In the case of hypersensitivity, it is suspected that monosodium glutamate (MNG) is the cause of the Chinese restaurant syndrome . Although it cannot yet be ruled out that there are people who react sensitively to MSG, in a double-blind study conducted in 1987 by the Expert Panel of the Food and Agriculture Organization (FAO) and the World Health Organization (WHO), the Joint FAO / WHO Committee of Experts on Food additives (JECFA) in people who say they suffer from so-called Chinese restaurant syndrome are not identified as the cause.

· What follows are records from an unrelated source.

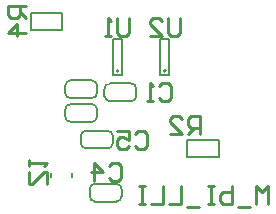
<source format=gbo>
G04*
G04 #@! TF.GenerationSoftware,Altium Limited,Altium Designer,24.2.2 (26)*
G04*
G04 Layer_Color=32896*
%FSLAX44Y44*%
%MOMM*%
G71*
G04*
G04 #@! TF.SameCoordinates,671ECA9C-2CDA-4785-821E-9719013758DC*
G04*
G04*
G04 #@! TF.FilePolarity,Positive*
G04*
G01*
G75*
%ADD11C,0.2000*%
%ADD12C,0.2540*%
D11*
X408500Y378250D02*
G03*
X408500Y378250I-1000J0D01*
G01*
X368500Y378250D02*
G03*
X368500Y378250I-1000J0D01*
G01*
X359000Y312501D02*
G03*
X363500Y317001I0J4500D01*
G01*
X336501Y317000D02*
G03*
X341001Y312500I4500J0D01*
G01*
X341000Y327499D02*
G03*
X336500Y322999I0J-4500D01*
G01*
X363500Y322999D02*
G03*
X359000Y327499I-4500J0D01*
G01*
X348500Y282499D02*
G03*
X344000Y277999I0J-4500D01*
G01*
X370999Y278000D02*
G03*
X366499Y282500I-4500J0D01*
G01*
X366500Y267501D02*
G03*
X371000Y272001I0J4500D01*
G01*
X344000Y272001D02*
G03*
X348500Y267501I4500J0D01*
G01*
X327750Y369999D02*
G03*
X323250Y365499I0J-4500D01*
G01*
X350249Y365500D02*
G03*
X345749Y370000I-4500J0D01*
G01*
X345750Y355001D02*
G03*
X350250Y359501I0J4500D01*
G01*
X323250Y359501D02*
G03*
X327750Y355001I4500J0D01*
G01*
X327750Y349999D02*
G03*
X323250Y345499I0J-4500D01*
G01*
X350249Y345500D02*
G03*
X345749Y350000I-4500J0D01*
G01*
X345750Y335001D02*
G03*
X350250Y339501I0J4500D01*
G01*
X323250Y339501D02*
G03*
X327750Y335001I4500J0D01*
G01*
X379000Y352501D02*
G03*
X383500Y357001I0J4500D01*
G01*
X356501Y357000D02*
G03*
X361001Y352500I4500J0D01*
G01*
X361000Y367499D02*
G03*
X356500Y362999I0J-4500D01*
G01*
X383500Y362999D02*
G03*
X379000Y367499I-4500J0D01*
G01*
X311250Y288000D02*
Y292000D01*
X328750Y288000D02*
Y292000D01*
X403750Y374800D02*
X411250D01*
X403750Y405202D02*
X411250D01*
Y374800D02*
Y405202D01*
X403750Y374800D02*
Y405202D01*
X363750Y374800D02*
X371250D01*
X363750Y405202D02*
X371250D01*
Y374800D02*
Y405202D01*
X363750Y374800D02*
Y405202D01*
X294200Y412700D02*
Y427300D01*
X320800Y412700D02*
Y427300D01*
X294200D02*
X320800D01*
X294200Y412700D02*
X320800D01*
X426700Y305200D02*
Y319800D01*
X453300Y305200D02*
Y319800D01*
X426700D02*
X453300D01*
X426700Y305200D02*
X453300D01*
X336500Y317000D02*
Y322999D01*
X341001Y312500D02*
X359000D01*
X341000Y327500D02*
X359000D01*
X363500Y317001D02*
Y322999D01*
X371000Y272001D02*
Y278000D01*
X348500Y282500D02*
X366499D01*
X348500Y267500D02*
X366500D01*
X344000Y272001D02*
Y277999D01*
X350250Y359501D02*
Y365500D01*
X327750Y370000D02*
X345749D01*
X327750Y355000D02*
X345750D01*
X323250Y359501D02*
Y365499D01*
X350250Y339501D02*
Y345500D01*
X327750Y350000D02*
X345749D01*
X327750Y335000D02*
X345750D01*
X323250Y339501D02*
Y345499D01*
X356500Y357000D02*
Y362999D01*
X361001Y352500D02*
X379000D01*
X361000Y367500D02*
X379000D01*
X383500Y357001D02*
Y362999D01*
D12*
X494960Y265079D02*
Y280314D01*
X489882Y275236D01*
X484803Y280314D01*
Y265079D01*
X479725Y262540D02*
X469568D01*
X464490Y280314D02*
Y265079D01*
X456872D01*
X454333Y267618D01*
Y270158D01*
Y272697D01*
X456872Y275236D01*
X464490D01*
X449255Y280314D02*
X444176D01*
X446716D01*
Y265079D01*
X449255D01*
X444176D01*
X436559Y262540D02*
X426402D01*
X421324Y280314D02*
Y265079D01*
X411167D01*
X406089Y280314D02*
Y265079D01*
X395932D01*
X390854Y280314D02*
X385775D01*
X388315D01*
Y265079D01*
X390854D01*
X385775D01*
X360039Y297578D02*
X362578Y300117D01*
X367657D01*
X370196Y297578D01*
Y287422D01*
X367657Y284883D01*
X362578D01*
X360039Y287422D01*
X347343Y284883D02*
Y300117D01*
X354961Y292500D01*
X344804D01*
X420196Y422617D02*
Y409922D01*
X417657Y407383D01*
X412578D01*
X410039Y409922D01*
Y422617D01*
X394804Y407383D02*
X404961D01*
X394804Y417539D01*
Y420078D01*
X397343Y422617D01*
X402422D01*
X404961Y420078D01*
X307617Y282343D02*
Y292500D01*
X305078D01*
X294922Y282343D01*
X292382D01*
Y292500D01*
Y297578D02*
Y302657D01*
Y300118D01*
X307617D01*
X305078Y297578D01*
X290117Y432696D02*
X274883D01*
Y425078D01*
X277422Y422539D01*
X282500D01*
X285039Y425078D01*
Y432696D01*
Y427617D02*
X290117Y422539D01*
Y409843D02*
X274883D01*
X282500Y417461D01*
Y407304D01*
X382539Y325078D02*
X385078Y327617D01*
X390157D01*
X392696Y325078D01*
Y314922D01*
X390157Y312383D01*
X385078D01*
X382539Y314922D01*
X367304Y327617D02*
X377461D01*
Y320000D01*
X372383Y322539D01*
X369843D01*
X367304Y320000D01*
Y314922D01*
X369843Y312383D01*
X374922D01*
X377461Y314922D01*
X377657Y422617D02*
Y409922D01*
X375117Y407383D01*
X370039D01*
X367500Y409922D01*
Y422617D01*
X362422Y407383D02*
X357343D01*
X359882D01*
Y422617D01*
X362422Y420078D01*
X437696Y324883D02*
Y340117D01*
X430078D01*
X427539Y337578D01*
Y332500D01*
X430078Y329961D01*
X437696D01*
X432617D02*
X427539Y324883D01*
X412304D02*
X422461D01*
X412304Y335039D01*
Y337578D01*
X414843Y340117D01*
X419922D01*
X422461Y337578D01*
X402500Y365078D02*
X405039Y367617D01*
X410117D01*
X412657Y365078D01*
Y354922D01*
X410117Y352383D01*
X405039D01*
X402500Y354922D01*
X397422Y352383D02*
X392343D01*
X394882D01*
Y367617D01*
X397422Y365078D01*
M02*

</source>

There are indications that disorders of endogenous glutamate metabolism with chronic diseases such as Alzheimer's disease , Parkinson's disease , Huntington's disease and amyotrophic lateral sclerosis are (ALS) in the context, but taken with food glutamate (exogenous glutamate) this seems to play no role . A diet rich in glutamate has no influence on the cerebral L -glutamate concentration, and the effect on the blood glutamate level also corresponds to the normal physiological fluctuation ranges. A connection between glutamate and obesity is also being investigated, but so far without any meaningful evidence. In a study from 2010 it was shown that an increased level of glutamate in the blood serum is associated with aggressive prostate tumors .

Web links

Commons : Glutamate  - Collection of images, videos and audio files

literature

  • Silvia Ortega-Gutiérrez: Excitotoxicity: Deadly stimuli . In: Brain & Mind . No. 4 , 2007 ( online ).
  • Kathi Dittrich: Glutamate - Harmless or Neurotoxic? In: UGB forum . No. 2 , 2004, p. 100-101 ( PDF ).

Individual evidence

  1. a b Text of the Additive Admissions Ordinance, Annex 4 (to Section 5, Paragraph 1 and Section 7) Limited additives .
  2. Addison Ault: The Monosodium Glutamate Story: The Commercial Production of MSG and Other Amino Acid. In: Journal of Chemical Education . Volume 81, No. 3, March 2004, pp. 347-355, doi: 10.1021 / ed081p347 .
  3. German Society for Nutrition : DGEInfo 10/2005 - Research, Clinic and Practice. Glutamate - no new recommendations necessary ( Memento from August 3, 2014 in the Internet Archive )
  4. a b German Nutrition Society DGE-aktuell 08/2003 of June 10, 2003 Is the flavor enhancer glutamate harmful to health? ( Memento from February 22, 2014 in the Internet Archive )
  5. ^ R. Walker, JR Lupien: The safety evaluation of monosodium glutamate . In: The Journal of Nutrition . tape 130 , 4S Suppl. 2000, p. 1049S – 1052S , PMID 10736380 ( online - free full text).
  6. G. Eisenbrand: Opinion on the potential involvement of oral glutamate intake in chronic neurodegenerative diseases. In: DFG - Senate Commission for the Assessment of the Harmlessness of Food . April 2005, page 11 (PDF; 143 kB).
  7. Martina Melzer: Glutamate flavor enhancer: harmless or unhealthy? In: Apothekenumschau . October 21, 2016. Retrieved July 29, 2017 .
  8. Glutamate as a tumor motor? In: Doctors newspaper online. January 3, 2013, accessed July 29, 2017.